African countries to develop climate-resilient agriculture systems

The continent's 55 countries sign a 5-point declaration to strengthen food security 

 
By Kiran Pandey
Last Updated: Monday 16 September 2019
An Ethiopian farmer picking lettuce in a field. Photo: Getty Images

Fifty-five African countries recently signed a five-point declaration to increase the climate adaptation and resilience of the continent’s food systems.  

The declaration, signed by government representatives at the African Green Revolution Forum – 2019 in Accra, Ghana on September 4, 2019, recognises climate change as a challenge to Africa’s food security.

Africa’s population will increase to 2.4 billion by 2050, requiring the continent to scale up its food production while tackling the challenge of climate change.

The declaration lists five measures that should be taken by the signatory countries to increase food production amidst climate change:

  • To embed resilience and adaptation in national agricultural and investment plans
  • To develop a comprehensive risk management plan coupled with appropriate financial tools to manage risk
  • To accelerate adoption of technologies and information platforms that have significant grass root impacts
  • To engage smallholder farmers to drive food security
  • To encourage and support the private sector for generating evidence and knowledge needed in adaptation and resilience building in food systems

The signatories also agreed to strengthen climate data analysis and reinforce Early Warning Early Action systems to protect livelihoods

They agreed to invest in mapping the climate-risks to better prepare for emergencies and put measures in place to safeguard livelihoods and recover from extreme weather events.
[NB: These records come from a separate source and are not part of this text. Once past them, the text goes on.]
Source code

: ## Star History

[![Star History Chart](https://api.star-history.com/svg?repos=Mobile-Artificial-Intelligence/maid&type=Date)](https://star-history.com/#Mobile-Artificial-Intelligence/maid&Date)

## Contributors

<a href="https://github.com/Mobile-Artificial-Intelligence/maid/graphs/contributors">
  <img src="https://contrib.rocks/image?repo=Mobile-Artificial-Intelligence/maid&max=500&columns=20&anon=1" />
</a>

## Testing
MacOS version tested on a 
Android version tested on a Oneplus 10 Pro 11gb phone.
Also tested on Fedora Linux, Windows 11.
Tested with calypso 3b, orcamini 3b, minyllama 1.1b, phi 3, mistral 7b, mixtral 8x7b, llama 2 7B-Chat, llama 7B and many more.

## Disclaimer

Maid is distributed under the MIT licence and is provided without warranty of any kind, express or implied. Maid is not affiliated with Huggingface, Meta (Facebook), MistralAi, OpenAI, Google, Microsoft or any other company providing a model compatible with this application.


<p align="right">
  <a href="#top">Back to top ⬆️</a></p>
The declaration also called for increased funding by multilateral, bilateral and private partners to support adaptation and resilience building in Africa’s food systems.

The meeting in Accra saw a number of stakeholders coming together to formulate the declaration including heads of state, ministers, representatives of farmer organisations, private agribusinesses, financial institutions, academics, development partners, and non-profits.

The declaration is expected to support agriculture’s contribution to economic growth in line with Africa’s 2060 vision and agenda, the 2014 Malabo Declaration and the United Nations’ Sustainable Development Goals.